Circulating ketone bodies (KBs) are substantially elevated at presentation and 24 hours after ST-segment elevation myocardial infarction (STEMI), according to new research.
The study also showed that greater KB levels measured after 24 hours of reperfusion were associated with larger infarct size and reduced left ventricular ejection fraction (LVEF).
The findings suggest a potential role for ketone metabolism in response to myocardial ischemia, conclude researchers in their report, published in the October 5 issue of the Journal of the American College of Cardiology.
“Ketones serve as an alternative source of energy for the heart,” lead author Marie-Sophie L.Y. de Koning, MD, University Medical Center Groningen, the Netherlands, told this news organization.
“These results might suggest that ketone bodies may be an important fuel for the heart after myocardial ischemia.” The role of KBs in heart failure has been previously studied, but their role in myocardial infarction has not, Dr. De Koning said.
“In heart failure, metabolic changes occur that cause the heart to increasingly rely on ketone bodies as an important energy source. Accordingly, concentrations of circulating ketone bodies are elevated and higher concentrations have been linked with more severe heart failure,” she said.

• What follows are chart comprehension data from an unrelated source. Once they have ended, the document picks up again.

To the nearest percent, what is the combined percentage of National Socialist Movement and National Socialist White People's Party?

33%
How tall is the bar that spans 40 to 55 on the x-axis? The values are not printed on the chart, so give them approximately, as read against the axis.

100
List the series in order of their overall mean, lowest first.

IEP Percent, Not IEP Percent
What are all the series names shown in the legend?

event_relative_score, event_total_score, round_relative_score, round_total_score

”This might suggest that upregulation of ketone metabolism is a universal cardiac response to stress,” Dr. De Koning added. “But the role of ketone bodies in myocardial infarction remained largely unknown, and this triggered us to investigate circulating ketone bodies in patients presenting with STEMI.”
She and her team measured circulating KBs in archived plasma samples from 369 participants in the randomized GIPS-III trial. The study had primarily looked at the effect of 4 months of metformin therapy, compared with placebo, on LVEF in nondiabetic patients with a first STEMI.

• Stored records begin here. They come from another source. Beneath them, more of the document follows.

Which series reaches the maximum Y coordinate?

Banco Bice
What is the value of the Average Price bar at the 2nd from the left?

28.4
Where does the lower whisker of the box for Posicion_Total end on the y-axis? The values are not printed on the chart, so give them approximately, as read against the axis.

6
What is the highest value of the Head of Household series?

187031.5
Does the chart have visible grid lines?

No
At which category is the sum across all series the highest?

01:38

Blood samples had been taken at baseline before percutaneous coronary intervention (PCI), at 24 hours after reperfusion, and at 4 months.
The current study investigated longitudinal post-STEMI changes in the circulating KBs beta-hydroxybutyrate, acetoacetate, and acetone. It also looked at associations of KBs with infarct size and LVEF, both of which were measured with cardiac magnetic resonance (CMR) imaging 4 months after STEMI.
Circulating KB levels were three times higher at STEMI presentation than at 4 months. At presentation, the median total KB level was 520 μmol/L. It was still higher 24 hours after reperfusion than at 4 months (206 vs. 166 μmol/L; P < .001).
The 24-hour KB elevations were independently and positively associated with larger infarct size (P = .016) and lower LVEF (P = .012), the group reports.
“Our results indicate a possible role for ketone bodies during myocardial infarction,” Dr. De Koning said.
The KB elevations were probably followed by “an increase in cardiac ketone body metabolism, in order to fuel the heart that is energetically depleted.”
But the study didn’t explore cardiac KB consumption, Dr. De Koning cautioned, adding that the next steps in this research should be to investigate post-STEMI cardiac ketone metabolism and its pathophysiologic mechanisms. “This may facilitate future trials to study therapeutic effects of ketone body supplementation during or after STEMI.”
The current findings “form an essential basis for our understanding of the role of KBs in ischemia/reperfusion,” write Salva R. Yurista, MD, PhD, and colleagues, Massachusetts General Hospital and Harvard Medical School, Boston, in an accompanying editorial.
“Although the appeal of enhancing KBs as a therapeutic approach is understandable, additional rigorous preclinical and clinical studies will be required to test this therapeutic hypothesis and determine the mechanisms contributing to any benefits observed,” they note.
”Exposure to cardiac stress, such as ischemia, infarction, or heart failure, will stimulate the release of neurohormones, pro-inflammatory cytokines, and natriuretic peptides, which may play roles in stimulating ketogenesis or the production of ketone bodies,” Dr. Yurista told this news organization.
The increased circulating ketone concentrations and myocardial ketone oxidation that were associated with poor functional outcomes have been reported in other clinical contexts, including heart failure with reduced ejection fraction, heart failure with preserved cardiac function, diabetic cardiomyopathy, and arrhythmogenic cardiomyopathy, he said.
Dr. Yurista agrees that KBs could have therapeutic merit.
“Circulating ketone concentrations determine the contribution of ketones to the cardiac diet,” he said. “Thus, increasing cardiac delivery of ketone bodies through supplementation or other means to the heart undergoing stress, including STEMI and heart failure, could have therapeutic potential.”
The GIPS-III trial was supported by the Netherlands Organization for Health Research and Development (ZonMw). Neither Dr. De Koning nor the other authors report relevant financial relationships. Dr. Yurista and the other editorialists report no relevant relationships.